Sadece birkaç yıl önce, Y kuşağı annelerinden oluşan devasa bir demografiyi dikkate alan Johnson & Johnson, tüketicilerin tartışmalı içeriklerle ilgili endişelerini bir ‘Güvenlik Sözü’ ile gidermek için video pazarlamaya yöneldi. Büyüleyici video (yukarıda) şirketin güvenli ve sağlıklı ürünler üretme konusundaki kararlılığının altını çiziyor ve insanlara Johnson & Johnson’ın hâlâ önemseyen şirket olduğuna dair güvence veriyor.
Bir adım daha ileri giderek marka, etkileyici pazarlamanın potansiyelinden yararlandı; birçok anne blog yazarı videoyu paylaştı ve markayı herkese açık olarak destekledi. Bu etkileyiciler, Johnson & Johnson’ın yanında yer alarak marka mesajını güçlendirdi ve şirketin birçok tüketicinin güvenini yeniden tesis etmesine yardımcı oldu.
Kurumsal Yara Bantları
Dünyada, Büyük İlaç’taki vicdansız uygulamalara ilişkin seçkinlerin ceplerini dolduran pek çok komplo teorisi var.
Johnson & Johnson uzun süredir aykırı bir değer olarak görülüyordu.
Şirket, mevcut ürünleri iyileştirmekten ileri teknolojik çözümler oluşturmaya kadar bize sürekli olarak daha iyi bir sağlık standardı sunmaya çalışmaktadır.
Markanın üç yüzyıl boyunca sağlık ve ilaç alanında yenilikler yaparak dünya için inanılmaz şeyler yaptığına şüphe yok. New Jersey’deki Robert Wood Johnson Vakfı, Amerika’nın en büyük sağlık temelli hayır kurumudur; yaklaşık 11 milyar dolarlık varlığa sahiptir ve araştırma için her yıl yaklaşık 500 milyon dolar dağıtmaktadır.
Ancak şimdi, asbest skandalının ardından marka, büyüyen opioid krizi için bir günah keçisi bulmaya kararlı olan Oklahoma avukatlarının hedefinde. İşletmeyi yönlendiren aile içi geçmiş, kitlesel toplumsal sorunların arkasında ikinci planda kalırken, Johnson & Johnson toplumsal iyilik için yenilikler yapmaya devam ediyor.

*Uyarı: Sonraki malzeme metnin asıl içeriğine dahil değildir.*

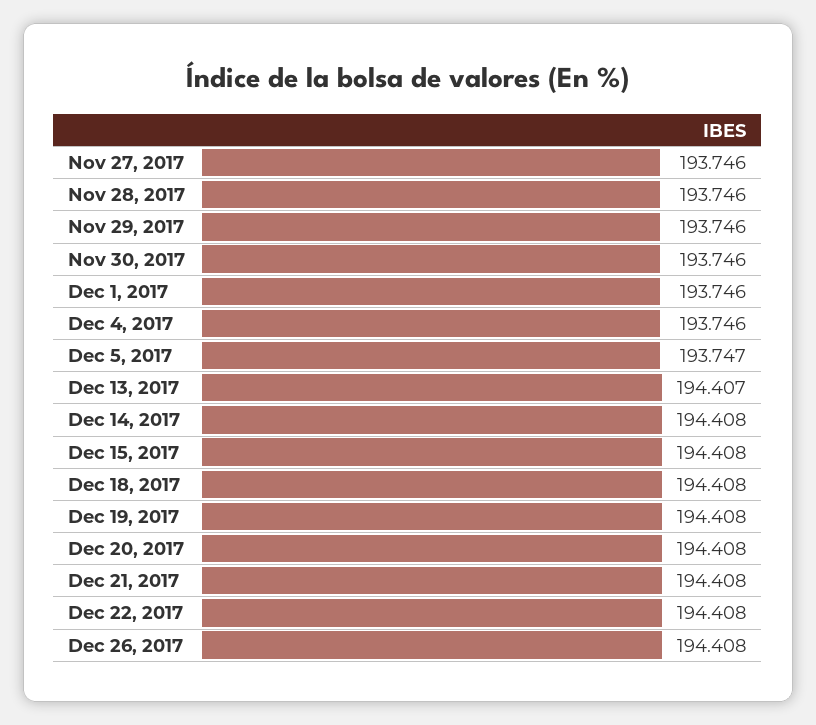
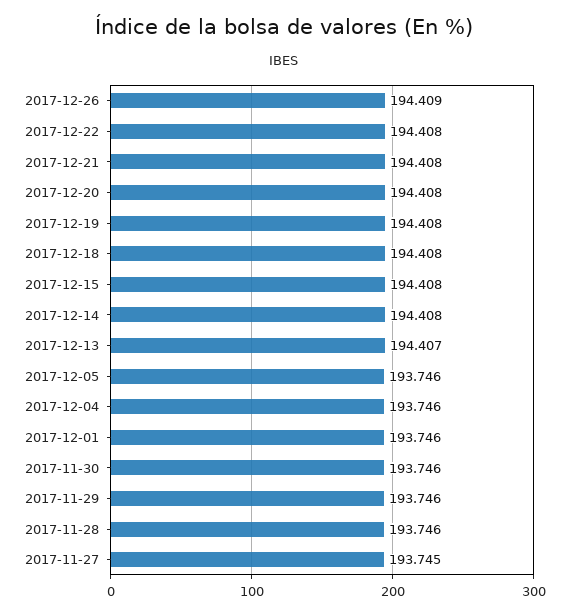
Nov 27, 2017: 193.746 -> 193.745
Dec 5, 2017: 193.747 -> 193.746
Dec 26, 2017: 194.408 -> 194.409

Şirket, 2019 yılında Kongo’da Ebola ile mücadelede etkili oldu. Yıl sona ererken, 2019 3. çeyrek kazançlarının beklentileri aştığını ve şirketin Çalışan Anneler En İyi 100 Şirket Listesi’nde 1. sırada yer aldığını açıkladılar. .
Böylece, tehlike karşısında bile Johnson & Johnson, özgünlüğü ve sosyal faydaya olan bağlılığıyla fırtınaları atlatmaya yardımcı olarak galip geldi. Şirketin kendi aile geçmişinde bazı iç çatışmalar olabilir, ancak ailenin değerini ve çoğu insan için sağlığın onların zenginliği olduğunu anlıyor.